(EXERCISE MATERIAL):
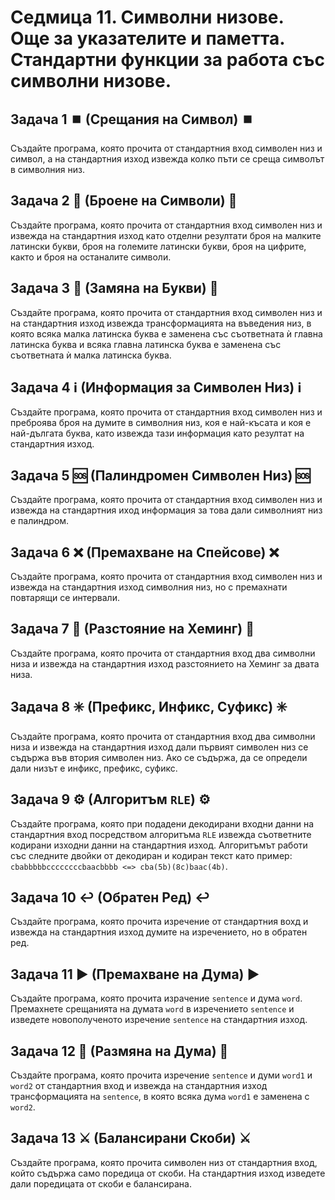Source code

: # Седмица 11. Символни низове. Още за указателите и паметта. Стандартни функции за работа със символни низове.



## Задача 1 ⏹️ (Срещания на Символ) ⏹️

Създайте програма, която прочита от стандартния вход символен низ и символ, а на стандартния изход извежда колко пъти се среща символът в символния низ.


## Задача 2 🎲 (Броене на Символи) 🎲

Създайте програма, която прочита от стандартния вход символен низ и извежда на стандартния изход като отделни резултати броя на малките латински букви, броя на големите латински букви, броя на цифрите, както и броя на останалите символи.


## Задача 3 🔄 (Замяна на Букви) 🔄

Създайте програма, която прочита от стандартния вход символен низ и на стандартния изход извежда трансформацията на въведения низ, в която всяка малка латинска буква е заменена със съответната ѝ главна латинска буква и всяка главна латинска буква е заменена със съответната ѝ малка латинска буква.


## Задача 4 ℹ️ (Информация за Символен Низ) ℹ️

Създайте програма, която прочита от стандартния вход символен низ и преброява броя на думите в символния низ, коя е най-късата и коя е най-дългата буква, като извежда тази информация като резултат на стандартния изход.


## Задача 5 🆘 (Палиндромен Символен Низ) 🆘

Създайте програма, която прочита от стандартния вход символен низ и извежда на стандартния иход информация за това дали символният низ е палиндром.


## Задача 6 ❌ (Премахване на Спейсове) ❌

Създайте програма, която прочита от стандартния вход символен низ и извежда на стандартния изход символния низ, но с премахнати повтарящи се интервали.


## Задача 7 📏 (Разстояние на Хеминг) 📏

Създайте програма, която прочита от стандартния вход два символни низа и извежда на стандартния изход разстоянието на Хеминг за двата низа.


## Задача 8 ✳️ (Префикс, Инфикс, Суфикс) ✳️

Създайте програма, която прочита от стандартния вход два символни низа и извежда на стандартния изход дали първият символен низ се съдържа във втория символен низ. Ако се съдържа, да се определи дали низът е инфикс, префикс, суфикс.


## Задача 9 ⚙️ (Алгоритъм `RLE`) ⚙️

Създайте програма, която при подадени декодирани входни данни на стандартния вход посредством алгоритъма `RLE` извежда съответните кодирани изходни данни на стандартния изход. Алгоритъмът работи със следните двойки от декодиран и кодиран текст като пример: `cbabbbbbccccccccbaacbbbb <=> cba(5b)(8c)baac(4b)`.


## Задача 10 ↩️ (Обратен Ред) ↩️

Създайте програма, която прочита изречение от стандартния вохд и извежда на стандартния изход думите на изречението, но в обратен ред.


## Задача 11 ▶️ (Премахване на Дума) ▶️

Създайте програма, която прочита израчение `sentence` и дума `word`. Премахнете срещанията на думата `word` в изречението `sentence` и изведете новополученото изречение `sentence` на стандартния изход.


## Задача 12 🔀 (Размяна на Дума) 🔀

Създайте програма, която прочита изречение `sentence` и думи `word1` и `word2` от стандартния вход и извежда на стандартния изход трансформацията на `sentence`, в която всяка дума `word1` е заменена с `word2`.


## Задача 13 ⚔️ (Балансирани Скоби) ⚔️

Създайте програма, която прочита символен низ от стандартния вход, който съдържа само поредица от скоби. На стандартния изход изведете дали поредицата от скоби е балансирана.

---

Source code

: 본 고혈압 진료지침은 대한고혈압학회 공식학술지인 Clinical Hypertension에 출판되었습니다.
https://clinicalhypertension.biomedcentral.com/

--

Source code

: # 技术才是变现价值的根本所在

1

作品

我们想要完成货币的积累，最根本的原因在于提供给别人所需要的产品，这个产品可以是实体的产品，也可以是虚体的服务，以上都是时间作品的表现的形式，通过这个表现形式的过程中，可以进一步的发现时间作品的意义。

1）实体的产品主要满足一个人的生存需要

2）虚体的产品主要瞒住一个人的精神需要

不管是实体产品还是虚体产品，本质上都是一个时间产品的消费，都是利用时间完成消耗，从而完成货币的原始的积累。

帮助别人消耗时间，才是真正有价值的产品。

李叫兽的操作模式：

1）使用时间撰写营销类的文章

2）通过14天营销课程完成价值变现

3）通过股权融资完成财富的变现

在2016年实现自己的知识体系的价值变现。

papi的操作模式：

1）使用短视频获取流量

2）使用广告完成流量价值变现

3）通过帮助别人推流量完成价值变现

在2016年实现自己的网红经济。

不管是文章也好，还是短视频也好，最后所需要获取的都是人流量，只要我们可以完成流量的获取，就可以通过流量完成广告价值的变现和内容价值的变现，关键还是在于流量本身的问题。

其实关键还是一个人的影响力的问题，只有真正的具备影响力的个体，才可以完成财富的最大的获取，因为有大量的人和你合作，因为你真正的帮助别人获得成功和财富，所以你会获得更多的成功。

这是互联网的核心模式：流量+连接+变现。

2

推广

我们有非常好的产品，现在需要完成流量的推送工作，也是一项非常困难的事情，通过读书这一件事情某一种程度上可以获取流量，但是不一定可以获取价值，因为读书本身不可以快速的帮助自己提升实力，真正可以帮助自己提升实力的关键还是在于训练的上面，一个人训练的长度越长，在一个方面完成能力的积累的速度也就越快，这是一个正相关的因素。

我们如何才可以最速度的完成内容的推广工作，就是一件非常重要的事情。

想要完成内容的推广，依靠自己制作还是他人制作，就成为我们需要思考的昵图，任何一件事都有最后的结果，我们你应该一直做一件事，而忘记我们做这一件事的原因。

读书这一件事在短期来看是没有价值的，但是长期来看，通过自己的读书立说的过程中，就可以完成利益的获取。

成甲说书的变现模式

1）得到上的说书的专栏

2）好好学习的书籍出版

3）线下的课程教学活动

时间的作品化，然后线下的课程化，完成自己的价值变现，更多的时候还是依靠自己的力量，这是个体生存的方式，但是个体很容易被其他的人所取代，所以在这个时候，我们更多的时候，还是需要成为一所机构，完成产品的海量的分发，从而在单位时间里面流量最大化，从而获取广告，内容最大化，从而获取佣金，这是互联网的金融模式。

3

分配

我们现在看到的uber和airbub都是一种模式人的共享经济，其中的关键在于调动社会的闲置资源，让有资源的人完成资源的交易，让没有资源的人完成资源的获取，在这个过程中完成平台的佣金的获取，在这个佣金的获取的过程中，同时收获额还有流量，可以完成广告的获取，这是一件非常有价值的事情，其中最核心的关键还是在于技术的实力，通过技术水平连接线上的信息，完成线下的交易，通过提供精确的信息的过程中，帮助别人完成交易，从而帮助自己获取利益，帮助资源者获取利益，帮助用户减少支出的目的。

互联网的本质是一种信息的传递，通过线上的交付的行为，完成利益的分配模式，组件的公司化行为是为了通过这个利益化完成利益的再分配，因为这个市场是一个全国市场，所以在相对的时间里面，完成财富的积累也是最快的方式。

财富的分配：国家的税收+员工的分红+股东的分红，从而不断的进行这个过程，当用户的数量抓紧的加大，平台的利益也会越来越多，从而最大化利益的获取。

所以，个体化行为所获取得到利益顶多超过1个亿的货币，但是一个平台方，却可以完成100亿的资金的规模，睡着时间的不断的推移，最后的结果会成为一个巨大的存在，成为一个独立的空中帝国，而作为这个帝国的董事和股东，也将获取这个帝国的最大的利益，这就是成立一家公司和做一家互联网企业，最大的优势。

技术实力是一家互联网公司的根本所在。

(WHAT THE TASK REQUIRES):
In the listing above, locate the line with "на останалите символи." and the line with "## Задача 5 🆘 (Палиндромен Символен Низ) 🆘", then extract exactly those lines and every line between them, and nothing more.

(REPLY TO THE TASK):
Създайте програма, която прочита от стандартния вход символен низ и извежда на стандартния изход като отделни резултати броя на малките латински букви, броя на големите латински букви, броя на цифрите, както и броя на останалите символи.


## Задача 3 🔄 (Замяна на Букви) 🔄

Създайте програма, която прочита от стандартния вход символен низ и на стандартния изход извежда трансформацията на въведения низ, в която всяка малка латинска буква е заменена със съответната ѝ главна латинска буква и всяка главна латинска буква е заменена със съответната ѝ малка латинска буква.


## Задача 4 ℹ️ (Информация за Символен Низ) ℹ️

Създайте програма, която прочита от стандартния вход символен низ и преброява броя на думите в символния низ, коя е най-късата и коя е най-дългата буква, като извежда тази информация като резултат на стандартния изход.


## Задача 5 🆘 (Палиндромен Символен Низ) 🆘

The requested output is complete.